* _Instructions to follow_: Once the line with "M758,360L773,431L705,446L690,375Z" is found in the entries below, repeat it and each following line exactly, up to and including the line with "M148,884L156,918L103,932L94,899Z". Add no other lines.

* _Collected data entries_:

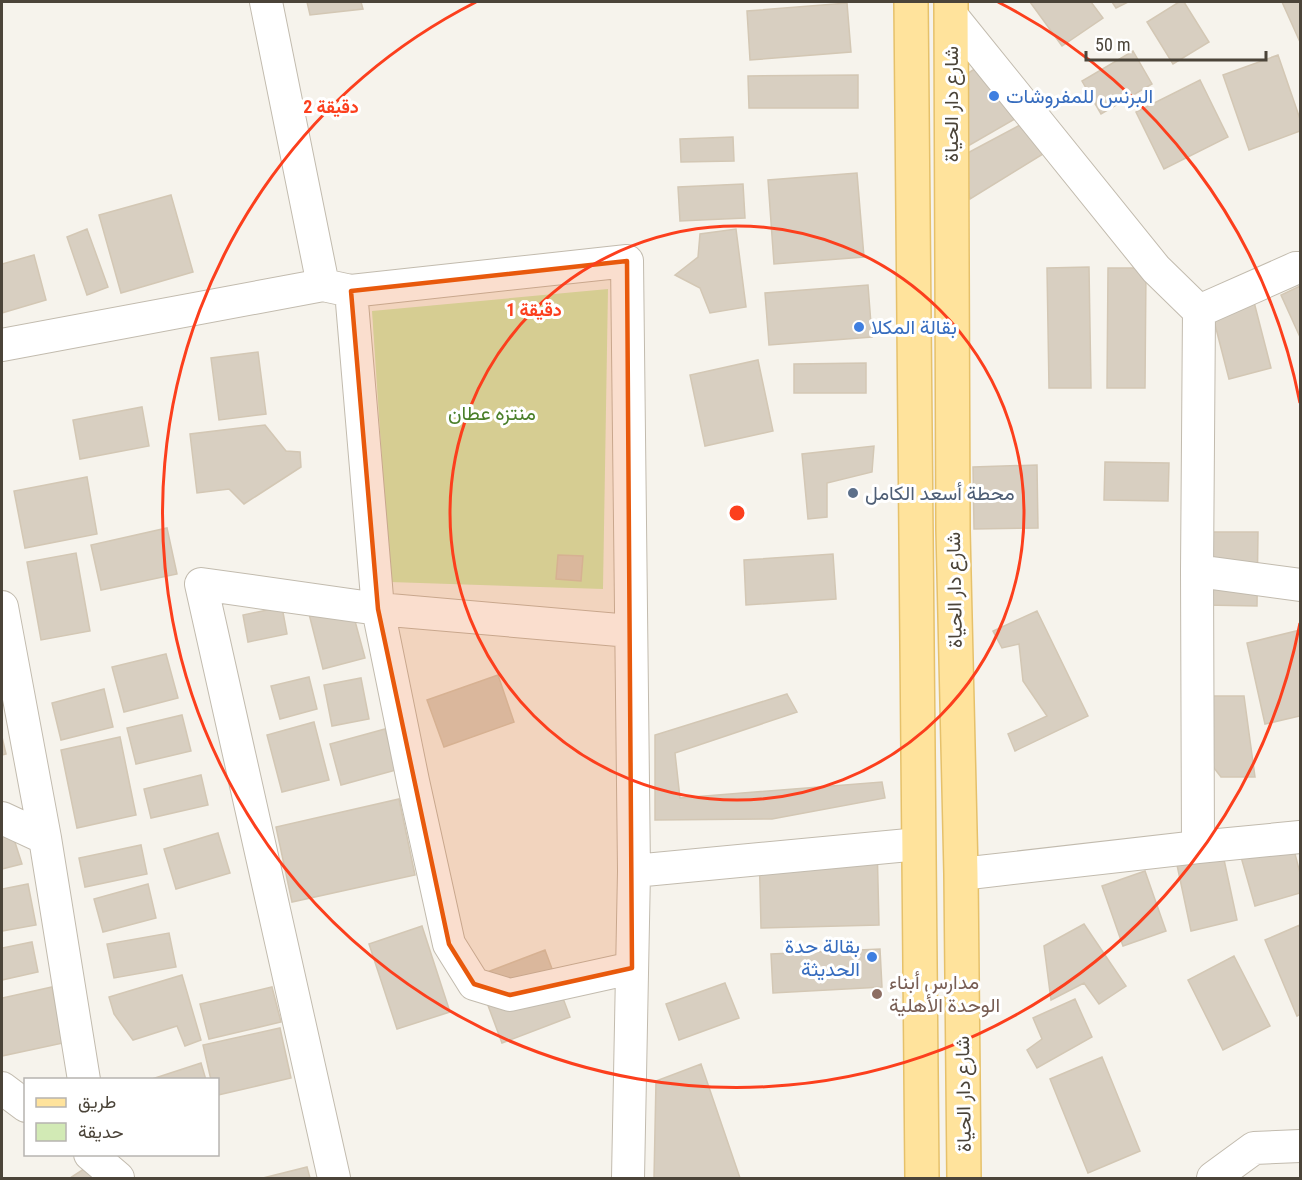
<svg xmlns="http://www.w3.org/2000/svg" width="1302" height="1180" viewBox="0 0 1302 1180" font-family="'Roboto Condensed',Vazirmatn,sans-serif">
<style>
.green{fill:#d2eab5}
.building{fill:#d8cfc1;stroke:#d3c7b4;stroke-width:1.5}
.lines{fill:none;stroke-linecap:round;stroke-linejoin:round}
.minor-casing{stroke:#c2bbae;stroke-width:34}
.major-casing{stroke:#e6c16a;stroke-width:36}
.minor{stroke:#fff;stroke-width:32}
.major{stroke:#ffe39c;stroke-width:33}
.marked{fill:#e8590c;fill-opacity:0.2;stroke:#e8590c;stroke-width:4.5;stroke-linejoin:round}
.ring{fill:none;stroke:#fc3f1d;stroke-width:3}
.shop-dot{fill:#3f7fe0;stroke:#fff;stroke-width:2}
.service-dot{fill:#5c6f8a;stroke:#fff;stroke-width:2}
.education-dot{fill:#8d6e63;stroke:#fff;stroke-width:2}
.labels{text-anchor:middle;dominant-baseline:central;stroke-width:6;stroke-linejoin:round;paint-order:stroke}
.shop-label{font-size:20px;fill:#366cbe;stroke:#fff;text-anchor:start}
.street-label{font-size:20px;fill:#4b4439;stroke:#fff}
.park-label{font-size:20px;fill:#4a7f2a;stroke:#fff}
.service-label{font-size:20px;fill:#4e5e75;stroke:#fff;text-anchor:start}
.education-label{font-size:20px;fill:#785e54;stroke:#fff;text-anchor:start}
.centre{fill:#fc3f1d;stroke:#fff;stroke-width:3}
.ring-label{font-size:18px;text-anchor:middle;font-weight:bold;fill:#fc3f1d;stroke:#fff;stroke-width:6;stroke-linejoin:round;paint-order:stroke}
</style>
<rect width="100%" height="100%" fill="#f6f3ec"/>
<path class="green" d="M608,289L603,589L390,582L372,311Z"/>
<path class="building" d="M307,2H361L363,9L310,15Z
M1030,2H1091L1103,18L1062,46Z
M1112,2H1128L1116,8Z
M1179,2H1184L1209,42L1173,64L1147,22Z
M1282,2H1300V42Z
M847,3L851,52L750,60L747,11Z
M1133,51L1152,84L1101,114L1082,81Z
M1278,55L1300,119V131L1249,150L1223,75Z
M992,58L1034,108L968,146L962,77Z
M858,75V108H749L748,76Z
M1200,80L1228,137L1164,169L1136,112Z
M1037,116L1056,146L970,199L962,156Z
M733,137L734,161L681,162L680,139Z
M857,173L864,257L774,264L768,180Z
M743,184L745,218L680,221L678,187Z
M171,195L193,272L121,293L99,215Z
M87,229L108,287L87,295L67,237Z
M736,229L746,307L710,313L700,288L675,275L698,257L700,234Z
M34,255L46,300L2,313V264Z
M1089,267L1091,388H1049L1047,268Z
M1108,268H1146L1145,388H1107Z
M868,285L872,337L769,345L765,293Z
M1300,286V337L1281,295Z
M1254,302L1271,368L1229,379L1212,313Z
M258,352L266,414L219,420L211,358Z
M758,360L773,431L705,446L690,375Z
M866,363V393H794V364Z
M142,407L149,446L80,459L73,420Z
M265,425L286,451L300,452L301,467L244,504L229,489L197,493L190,434Z
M874,446L872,472L827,483V517L808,519L802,454Z
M1105,462L1169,463L1168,501L1104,500Z
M1037,465L1038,528L974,529L973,467Z
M87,477L97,534L25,548L14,491Z
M167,528L177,574L101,590L91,545Z
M1206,532H1258L1257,606L1205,605Z
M76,553L90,631L41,640L27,562Z
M833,554L836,599L746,605L744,560Z
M558,555L583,556L581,581L556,579Z
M348,595L365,658L323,669L307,606Z
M282,607L287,634L248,642L243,615Z
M1037,611L1088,716L1015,751L1008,734L1047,716L1023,681L1019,644L1002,648L993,631Z
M1300,630V716L1265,724L1247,643Z
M166,654L178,698L124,712L112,667Z
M498,675L514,722L444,747L427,700Z
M309,677L317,709L280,719L271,686Z
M361,678L369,719L332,726L324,685Z
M104,689L113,727L61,740L52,703Z
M787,694L797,712L675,753L680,798L882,782L885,798L772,819L655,820V735Z
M1209,696H1244L1255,777H1221L1207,759Z
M182,715L191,751L136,764L127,728Z
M314,722L329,780L282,792L267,735Z
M385,729L396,770L341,785L330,744Z
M2,737L6,754L2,755Z
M120,737L136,815L77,828L61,750Z
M201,775L208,805L151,818L144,789Z
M399,799L415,875L292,902L276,827Z
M2,828L11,830L22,864L2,869Z
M218,833L230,873L176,889L164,849Z
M877,841L879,925L761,928L759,845Z
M1292,842L1300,873V893L1255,906L1241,857Z
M141,845L147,874L85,887L79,858Z
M1223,855L1237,920L1191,931L1177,865Z
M1145,871L1166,931L1123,946L1102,886Z
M28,884L36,925L2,931V889Z
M148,884L156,918L103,932L94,899Z
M1084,924L1126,986L1099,1004L1084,983L1051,1000L1044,946Z
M1300,925V1014L1297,1016L1265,940Z
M422,926L450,1012L397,1029L369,944Z
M169,933L176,967L114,978L107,944Z
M32,942L38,972L2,980V948Z
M880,949L882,987L773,993L771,954Z
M545,950L570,1017L502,1043L477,976Z
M1234,956L1270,1026L1223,1050L1188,980Z
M182,975L201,1040L185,1046L177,1026L133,1040L114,1014L109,997Z
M725,983L739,1018L679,1040L666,1004Z
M52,987L63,1043L2,1056V998Z
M272,987L281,1022L209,1039L200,1004Z
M1075,999L1092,1037L1037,1068L1027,1050L1042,1039L1033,1018Z
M280,1028L291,1078L218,1095V1080H211L203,1045Z
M1102,1057L1140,1151L1088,1173L1050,1079Z
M201,1063L206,1080H149Z
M701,1064L740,1178H654L656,1081Z
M90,1165L99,1178H70Z
M307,1167L310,1178H263Z"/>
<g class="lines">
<g class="minor-casing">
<path id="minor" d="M266,2L323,285
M951,15L1156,269L1199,311L1197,571L1198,847
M351,291L378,609L413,781L449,944L474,984L510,995L632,968
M1199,311L1296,268H1300
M2,345L323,285L351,291L627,261L634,871L628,1178
M1197,571L1300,585
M2,607L45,838L84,1080
M2,818L45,838
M634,871L919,844
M961,874L1198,847L1300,837
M2,1088L26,1106
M90,1154L118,1178
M334,1178L201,584L378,609L630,631
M1213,1178L1254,1148L1300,1146"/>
</g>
<g class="major-casing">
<path id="major" d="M911,2L922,1178
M951,2L953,530L961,874L964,1178"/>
</g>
<use href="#minor" class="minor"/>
<use href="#major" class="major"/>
</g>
<path class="marked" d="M627,261L632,968L510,995L474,984L449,944L378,609L351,291Z"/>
<g class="ring">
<circle cx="737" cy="513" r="287"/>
<path d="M1300 623A574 574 0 1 1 476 2M998 2A574 574 0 0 1 1300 403"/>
</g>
<g class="shop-dot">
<circle cx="994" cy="96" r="6"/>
<circle cx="859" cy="327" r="6"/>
<circle cx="872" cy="957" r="6"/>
</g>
<circle class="service-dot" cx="853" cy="493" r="6"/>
<circle class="education-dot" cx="877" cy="994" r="6"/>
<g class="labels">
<g class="shop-label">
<text x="1006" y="96">البرنس للمفروشات</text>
<text x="871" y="327">بقالة المكلا</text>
<text x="860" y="946" text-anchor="end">بقالة حدة<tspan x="860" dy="23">الحديثة</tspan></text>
</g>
<g class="street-label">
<text transform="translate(951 104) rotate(-90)">شارع دار الحياة</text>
<text transform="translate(954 590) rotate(-91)">شارع دار الحياة</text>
<text transform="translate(963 1094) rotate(-91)">شارع دار الحياة</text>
</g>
<g class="park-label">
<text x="492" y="413">منتزه عطان</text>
</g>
<g class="service-label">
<text x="865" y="493">محطة أسعد الكامل</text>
</g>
<g class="education-label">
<text x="889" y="982">مدارس أبناء<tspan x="889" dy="23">الوحدة الأهلية</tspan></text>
</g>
</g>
<circle cx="737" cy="513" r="9" class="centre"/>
<g class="ring-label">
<text x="331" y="113">2 دقيقة</text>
<text x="534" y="316">1 دقيقة</text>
</g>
<rect width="1302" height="1180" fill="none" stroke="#4b4439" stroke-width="6"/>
<rect x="24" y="1078" width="195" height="78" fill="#ffffff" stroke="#b7b4b0" stroke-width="1.5"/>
<rect x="36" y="1098" width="30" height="9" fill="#ffe39c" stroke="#b7b4b0" stroke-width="1.5"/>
<text x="78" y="1108" font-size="18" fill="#4b4439">طريق</text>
<rect x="36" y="1123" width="30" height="18" fill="#d2eab5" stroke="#b7b4b0" stroke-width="1.5"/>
<text x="78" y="1138" font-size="18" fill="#4b4439">حديقة</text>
<path d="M1086 51v9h180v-9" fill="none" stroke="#4b4439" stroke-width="3"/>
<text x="1095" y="51" font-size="18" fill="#4b4439" stroke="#ffffff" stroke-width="4.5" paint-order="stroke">50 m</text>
</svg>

* _Response to this exercise_:
M758,360L773,431L705,446L690,375Z
M866,363V393H794V364Z
M142,407L149,446L80,459L73,420Z
M265,425L286,451L300,452L301,467L244,504L229,489L197,493L190,434Z
M874,446L872,472L827,483V517L808,519L802,454Z
M1105,462L1169,463L1168,501L1104,500Z
M1037,465L1038,528L974,529L973,467Z
M87,477L97,534L25,548L14,491Z
M167,528L177,574L101,590L91,545Z
M1206,532H1258L1257,606L1205,605Z
M76,553L90,631L41,640L27,562Z
M833,554L836,599L746,605L744,560Z
M558,555L583,556L581,581L556,579Z
M348,595L365,658L323,669L307,606Z
M282,607L287,634L248,642L243,615Z
M1037,611L1088,716L1015,751L1008,734L1047,716L1023,681L1019,644L1002,648L993,631Z
M1300,630V716L1265,724L1247,643Z
M166,654L178,698L124,712L112,667Z
M498,675L514,722L444,747L427,700Z
M309,677L317,709L280,719L271,686Z
M361,678L369,719L332,726L324,685Z
M104,689L113,727L61,740L52,703Z
M787,694L797,712L675,753L680,798L882,782L885,798L772,819L655,820V735Z
M1209,696H1244L1255,777H1221L1207,759Z
M182,715L191,751L136,764L127,728Z
M314,722L329,780L282,792L267,735Z
M385,729L396,770L341,785L330,744Z
M2,737L6,754L2,755Z
M120,737L136,815L77,828L61,750Z
M201,775L208,805L151,818L144,789Z
M399,799L415,875L292,902L276,827Z
M2,828L11,830L22,864L2,869Z
M218,833L230,873L176,889L164,849Z
M877,841L879,925L761,928L759,845Z
M1292,842L1300,873V893L1255,906L1241,857Z
M141,845L147,874L85,887L79,858Z
M1223,855L1237,920L1191,931L1177,865Z
M1145,871L1166,931L1123,946L1102,886Z
M28,884L36,925L2,931V889Z
M148,884L156,918L103,932L94,899Z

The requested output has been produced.